Request:
Work through the data line by line, gathering every line that has the word "notebook".

Material for this task:

+---+

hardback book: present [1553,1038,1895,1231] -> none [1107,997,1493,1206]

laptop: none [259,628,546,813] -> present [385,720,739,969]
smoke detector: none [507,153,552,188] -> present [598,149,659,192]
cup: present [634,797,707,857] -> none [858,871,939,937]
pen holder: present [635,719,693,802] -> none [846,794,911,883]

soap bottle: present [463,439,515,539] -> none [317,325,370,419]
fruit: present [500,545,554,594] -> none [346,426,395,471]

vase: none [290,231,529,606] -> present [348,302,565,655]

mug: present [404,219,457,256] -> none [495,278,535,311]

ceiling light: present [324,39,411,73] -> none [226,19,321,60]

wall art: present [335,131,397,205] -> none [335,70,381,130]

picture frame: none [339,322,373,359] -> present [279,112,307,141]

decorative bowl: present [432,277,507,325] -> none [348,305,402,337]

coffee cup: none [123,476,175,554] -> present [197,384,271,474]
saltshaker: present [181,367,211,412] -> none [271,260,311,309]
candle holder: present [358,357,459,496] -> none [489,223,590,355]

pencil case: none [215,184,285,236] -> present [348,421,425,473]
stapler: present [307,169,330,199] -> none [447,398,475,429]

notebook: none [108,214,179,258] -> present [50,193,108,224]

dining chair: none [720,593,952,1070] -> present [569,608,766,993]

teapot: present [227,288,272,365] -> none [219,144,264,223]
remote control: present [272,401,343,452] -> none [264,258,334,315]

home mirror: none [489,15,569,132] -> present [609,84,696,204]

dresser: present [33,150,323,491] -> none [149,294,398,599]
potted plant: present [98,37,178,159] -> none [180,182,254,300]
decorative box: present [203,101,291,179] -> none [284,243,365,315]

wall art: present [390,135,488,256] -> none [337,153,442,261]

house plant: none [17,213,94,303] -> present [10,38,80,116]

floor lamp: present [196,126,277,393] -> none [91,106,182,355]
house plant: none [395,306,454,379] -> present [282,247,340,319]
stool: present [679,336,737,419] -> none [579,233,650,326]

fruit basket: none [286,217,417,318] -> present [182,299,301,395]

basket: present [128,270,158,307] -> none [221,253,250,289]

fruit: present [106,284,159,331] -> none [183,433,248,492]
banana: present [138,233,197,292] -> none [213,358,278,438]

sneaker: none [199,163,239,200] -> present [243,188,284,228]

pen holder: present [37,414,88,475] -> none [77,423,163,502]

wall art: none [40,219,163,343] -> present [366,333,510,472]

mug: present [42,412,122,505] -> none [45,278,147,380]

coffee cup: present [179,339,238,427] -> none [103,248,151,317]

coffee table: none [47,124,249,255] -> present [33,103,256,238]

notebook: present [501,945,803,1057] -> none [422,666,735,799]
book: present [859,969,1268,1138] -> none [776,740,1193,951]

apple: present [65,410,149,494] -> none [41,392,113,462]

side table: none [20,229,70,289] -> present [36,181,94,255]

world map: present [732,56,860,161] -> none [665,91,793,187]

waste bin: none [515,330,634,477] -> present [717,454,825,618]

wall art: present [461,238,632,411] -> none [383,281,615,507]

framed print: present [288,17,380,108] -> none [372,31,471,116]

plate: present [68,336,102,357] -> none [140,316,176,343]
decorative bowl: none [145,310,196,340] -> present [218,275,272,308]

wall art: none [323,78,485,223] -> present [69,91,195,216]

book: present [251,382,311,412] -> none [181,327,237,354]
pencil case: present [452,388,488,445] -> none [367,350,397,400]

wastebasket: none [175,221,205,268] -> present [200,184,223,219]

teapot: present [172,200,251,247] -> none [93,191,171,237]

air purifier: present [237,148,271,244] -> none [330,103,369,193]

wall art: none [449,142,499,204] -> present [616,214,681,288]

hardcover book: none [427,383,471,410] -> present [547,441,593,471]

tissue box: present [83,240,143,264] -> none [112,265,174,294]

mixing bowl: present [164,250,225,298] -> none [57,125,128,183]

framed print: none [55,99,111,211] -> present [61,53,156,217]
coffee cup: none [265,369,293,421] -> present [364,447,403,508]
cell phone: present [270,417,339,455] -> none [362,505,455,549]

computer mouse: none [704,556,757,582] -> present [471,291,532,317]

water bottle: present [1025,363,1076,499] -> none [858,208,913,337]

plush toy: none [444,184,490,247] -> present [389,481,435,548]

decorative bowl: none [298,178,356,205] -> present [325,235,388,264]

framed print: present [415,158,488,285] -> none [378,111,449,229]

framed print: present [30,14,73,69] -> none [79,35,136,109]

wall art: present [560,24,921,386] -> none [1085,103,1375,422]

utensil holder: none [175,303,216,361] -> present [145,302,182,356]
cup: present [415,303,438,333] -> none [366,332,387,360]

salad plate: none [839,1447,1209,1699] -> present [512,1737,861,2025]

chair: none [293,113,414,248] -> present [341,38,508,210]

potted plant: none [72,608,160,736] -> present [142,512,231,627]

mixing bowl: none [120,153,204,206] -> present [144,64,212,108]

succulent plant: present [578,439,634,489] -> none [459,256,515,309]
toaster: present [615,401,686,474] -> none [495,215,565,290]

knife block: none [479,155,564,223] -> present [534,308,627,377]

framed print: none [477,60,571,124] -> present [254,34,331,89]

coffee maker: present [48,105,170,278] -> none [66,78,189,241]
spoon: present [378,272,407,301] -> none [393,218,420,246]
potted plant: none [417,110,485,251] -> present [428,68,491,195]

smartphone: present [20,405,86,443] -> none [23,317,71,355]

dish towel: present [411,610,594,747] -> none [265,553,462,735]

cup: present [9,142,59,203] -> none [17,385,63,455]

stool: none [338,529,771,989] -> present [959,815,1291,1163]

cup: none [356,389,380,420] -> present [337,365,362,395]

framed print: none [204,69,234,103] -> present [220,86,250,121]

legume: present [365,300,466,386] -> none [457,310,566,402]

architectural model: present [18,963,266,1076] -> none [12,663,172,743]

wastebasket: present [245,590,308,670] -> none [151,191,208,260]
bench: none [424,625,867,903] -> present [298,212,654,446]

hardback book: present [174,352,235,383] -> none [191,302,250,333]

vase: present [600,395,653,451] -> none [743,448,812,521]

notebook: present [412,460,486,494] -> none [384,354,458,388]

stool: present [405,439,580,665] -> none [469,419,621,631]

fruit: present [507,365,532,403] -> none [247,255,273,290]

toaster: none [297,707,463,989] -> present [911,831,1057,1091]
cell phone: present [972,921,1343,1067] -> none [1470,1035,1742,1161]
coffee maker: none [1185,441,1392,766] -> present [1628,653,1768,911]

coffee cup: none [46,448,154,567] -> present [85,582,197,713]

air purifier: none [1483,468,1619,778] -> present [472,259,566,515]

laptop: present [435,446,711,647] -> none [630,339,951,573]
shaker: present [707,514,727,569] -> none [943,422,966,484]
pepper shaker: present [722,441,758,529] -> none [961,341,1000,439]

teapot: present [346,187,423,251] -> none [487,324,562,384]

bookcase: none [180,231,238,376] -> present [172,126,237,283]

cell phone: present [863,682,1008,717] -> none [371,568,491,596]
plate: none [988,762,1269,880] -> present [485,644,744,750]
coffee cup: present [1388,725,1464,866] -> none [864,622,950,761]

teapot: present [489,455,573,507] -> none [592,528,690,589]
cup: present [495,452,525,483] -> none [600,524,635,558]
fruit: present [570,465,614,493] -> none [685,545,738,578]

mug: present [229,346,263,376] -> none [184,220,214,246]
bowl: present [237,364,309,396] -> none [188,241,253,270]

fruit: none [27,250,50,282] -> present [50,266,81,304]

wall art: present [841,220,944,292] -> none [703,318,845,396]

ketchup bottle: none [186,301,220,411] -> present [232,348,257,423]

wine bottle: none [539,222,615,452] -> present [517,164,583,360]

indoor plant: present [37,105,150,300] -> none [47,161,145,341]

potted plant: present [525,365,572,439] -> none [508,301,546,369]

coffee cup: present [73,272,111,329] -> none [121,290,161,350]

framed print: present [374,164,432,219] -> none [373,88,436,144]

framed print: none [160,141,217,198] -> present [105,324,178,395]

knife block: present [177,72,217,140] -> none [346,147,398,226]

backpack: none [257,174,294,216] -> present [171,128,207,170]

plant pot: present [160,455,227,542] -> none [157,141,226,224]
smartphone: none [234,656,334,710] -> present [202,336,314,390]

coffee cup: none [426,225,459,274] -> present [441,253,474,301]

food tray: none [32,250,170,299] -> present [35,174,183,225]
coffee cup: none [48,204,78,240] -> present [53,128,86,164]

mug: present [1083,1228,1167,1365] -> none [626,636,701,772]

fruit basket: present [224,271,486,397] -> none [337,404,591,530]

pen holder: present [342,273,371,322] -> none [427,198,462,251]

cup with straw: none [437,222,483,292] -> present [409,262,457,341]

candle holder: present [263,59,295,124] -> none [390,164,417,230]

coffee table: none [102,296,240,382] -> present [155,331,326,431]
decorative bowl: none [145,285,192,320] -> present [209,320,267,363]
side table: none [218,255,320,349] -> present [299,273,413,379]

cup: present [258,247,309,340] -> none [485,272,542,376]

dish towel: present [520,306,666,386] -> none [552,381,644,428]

+---+

Your solution:
notebook: none [108,214,179,258] -> present [50,193,108,224]
notebook: present [501,945,803,1057] -> none [422,666,735,799]
notebook: present [412,460,486,494] -> none [384,354,458,388]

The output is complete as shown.